→ **TASKS AND EXERCISES**
a: Retype the Lustre tuning text from "The zeroth step" to "hint to confirm.".
b: For each statement, decide whether it agrees with the Lustre tuning text: (i) Lustre typically defaults to a stripe count of 1. (ii) The stripe count of a file can be adjusted when reading it. (iii) The lfs utility can only get lustre file information, not set it. Answer yes or no for each and quote the deciding words of the text.
# Start of TEXT PROVIDED
Lustre tuning
Getting the best performance out of Lustre can be a bit of a challenge. Here are some things to check if you tried out ROMIO on a Lustre file system and did not see the performance you were expecting.
The zeroth step in tuning Lustre is “consult your site-specific documentation”. Your admins will have information about how many Lustre servers are deployed, how much performance you should expect, and any site-specific utilities they have provided to make your life easier. Here are some of the more popular sites:
First, are you using the Lustre file system driver? Nowadays, you would have to go out of your way not to. One can read the romio_filesystem_type hint to confirm.
Next, what is the stripe count? Lustre typically defaults to a stripe count of 1, which means all reads and writes will go to just one server (OST in Lustre parlance). Most systems have tens of OSTs, so the default stripe size is really going to kill performance!
The ‘lfs’ utility can be used to get and set lustre file information.
$ lfs getstripe /path/to/directory lmm_stripe_count: 1 lmm_stripe_size: 1048576 lmm_pattern: 1 lmm_layout_gen: 0 lmm_stripe_offset: 2 obdidx objid objid group 2 14114525 0xd75edd 0x280000400
This directory has a stripe_count of 1. That means any files created in this directory will also have a stripe count of one. This directory would be good for hosting small config files, but large HPC input decks or checkpoint files will not see good performance.
When reading a file, there’s no way to adjust the stripe count. When the file is created, the striping is locked in place. You would have to create a directory with a large stripe count and copy the files into this new directory.
$ lfs setstripe -c 60 /my/new/directory
Now any new file created in “my/new/directory” will have stripe count of 60
If you care creating a new file, you can set the stripe size in ROMIO with the “striping_factor” hint:
MPI_Info_create(&info); MPI_Info_set(info, "striping_factor", "32"); MPI_File_open(MPI_COMM_WORLD, "foo.chkpt", MPI_MODE_CREATE, info, &fh);
# End of TEXT PROVIDED
# Start of EXTRACTED MATERIAL
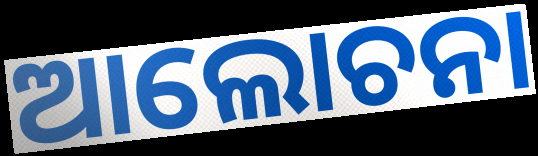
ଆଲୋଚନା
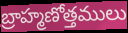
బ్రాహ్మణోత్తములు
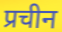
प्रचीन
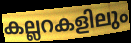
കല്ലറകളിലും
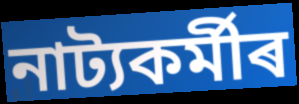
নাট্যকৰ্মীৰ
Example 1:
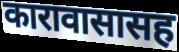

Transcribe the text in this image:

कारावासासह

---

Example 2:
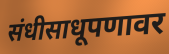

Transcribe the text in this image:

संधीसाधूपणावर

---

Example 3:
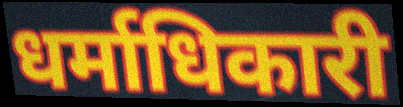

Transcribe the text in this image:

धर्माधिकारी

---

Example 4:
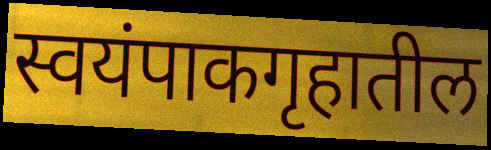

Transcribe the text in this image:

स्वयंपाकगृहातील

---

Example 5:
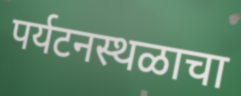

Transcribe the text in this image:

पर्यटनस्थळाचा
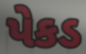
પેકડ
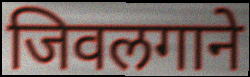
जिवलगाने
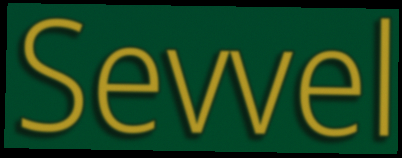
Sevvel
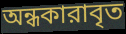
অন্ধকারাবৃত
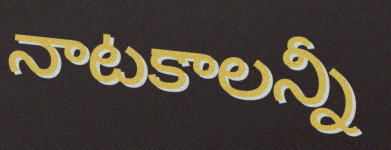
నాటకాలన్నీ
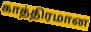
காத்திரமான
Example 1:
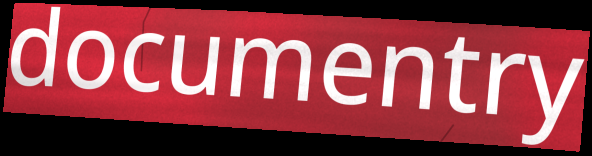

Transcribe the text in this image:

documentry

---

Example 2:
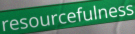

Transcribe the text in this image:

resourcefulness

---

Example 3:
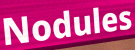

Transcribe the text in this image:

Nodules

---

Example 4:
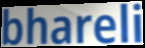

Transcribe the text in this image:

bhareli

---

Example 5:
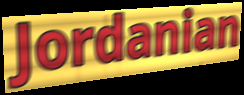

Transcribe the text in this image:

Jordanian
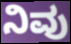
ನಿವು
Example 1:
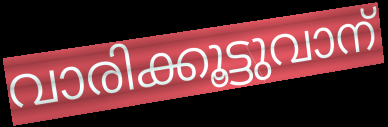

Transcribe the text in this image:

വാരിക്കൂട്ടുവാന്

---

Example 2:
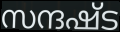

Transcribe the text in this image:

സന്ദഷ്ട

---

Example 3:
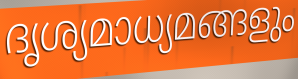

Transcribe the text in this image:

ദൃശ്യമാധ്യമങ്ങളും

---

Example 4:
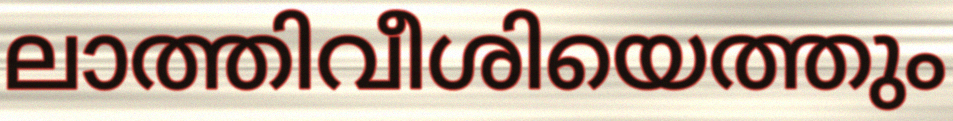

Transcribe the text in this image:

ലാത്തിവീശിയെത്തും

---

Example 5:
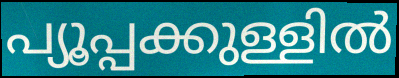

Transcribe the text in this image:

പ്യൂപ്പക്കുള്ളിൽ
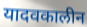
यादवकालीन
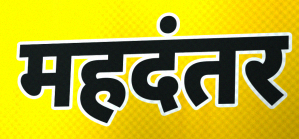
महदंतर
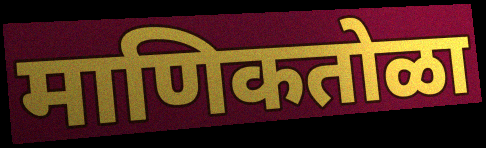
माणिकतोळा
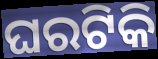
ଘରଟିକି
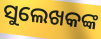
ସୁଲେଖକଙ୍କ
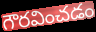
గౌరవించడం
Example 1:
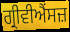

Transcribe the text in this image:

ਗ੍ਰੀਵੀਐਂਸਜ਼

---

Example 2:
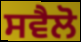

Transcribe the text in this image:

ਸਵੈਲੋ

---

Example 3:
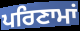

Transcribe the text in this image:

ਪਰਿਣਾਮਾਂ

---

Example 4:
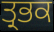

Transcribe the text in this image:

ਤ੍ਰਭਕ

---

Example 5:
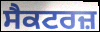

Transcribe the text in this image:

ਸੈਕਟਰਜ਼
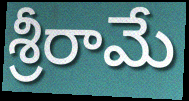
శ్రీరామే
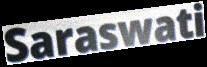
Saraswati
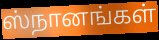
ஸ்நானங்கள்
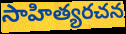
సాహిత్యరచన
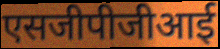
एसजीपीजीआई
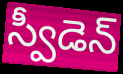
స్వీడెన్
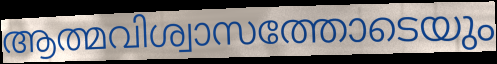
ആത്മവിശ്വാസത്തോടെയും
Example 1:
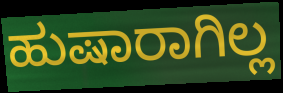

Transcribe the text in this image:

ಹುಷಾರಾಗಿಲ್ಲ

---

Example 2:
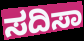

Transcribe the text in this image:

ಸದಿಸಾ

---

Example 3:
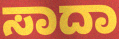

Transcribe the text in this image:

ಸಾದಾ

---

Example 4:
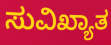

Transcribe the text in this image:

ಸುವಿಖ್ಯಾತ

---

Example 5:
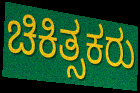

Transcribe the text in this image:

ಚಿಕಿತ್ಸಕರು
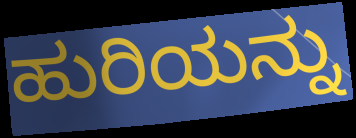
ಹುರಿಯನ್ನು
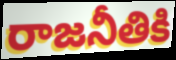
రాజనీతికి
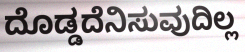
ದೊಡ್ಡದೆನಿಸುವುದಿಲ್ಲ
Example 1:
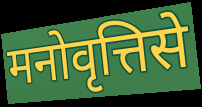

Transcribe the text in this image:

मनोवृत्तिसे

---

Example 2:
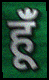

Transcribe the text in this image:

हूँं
# End of EXTRACTED MATERIAL
→ **OUTPUTS IN ORDER**
a:
The zeroth step in tuning Lustre is “consult your site-specific documentation”. Your admins will have information about how many Lustre servers are deployed, how much performance you should expect, and any site-specific utilities they have provided to make your life easier. Here are some of the more popular sites:
First, are you using the Lustre file system driver? Nowadays, you would have to go out of your way not to. One can read the romio_filesystem_type hint to confirm.

b:
(i) Yes: "Lustre typically defaults to a stripe count of 1"
(ii) No: "When reading a file, there’s no way to adjust the stripe count."
(iii) No: "The ‘lfs’ utility can be used to get and set lustre file information."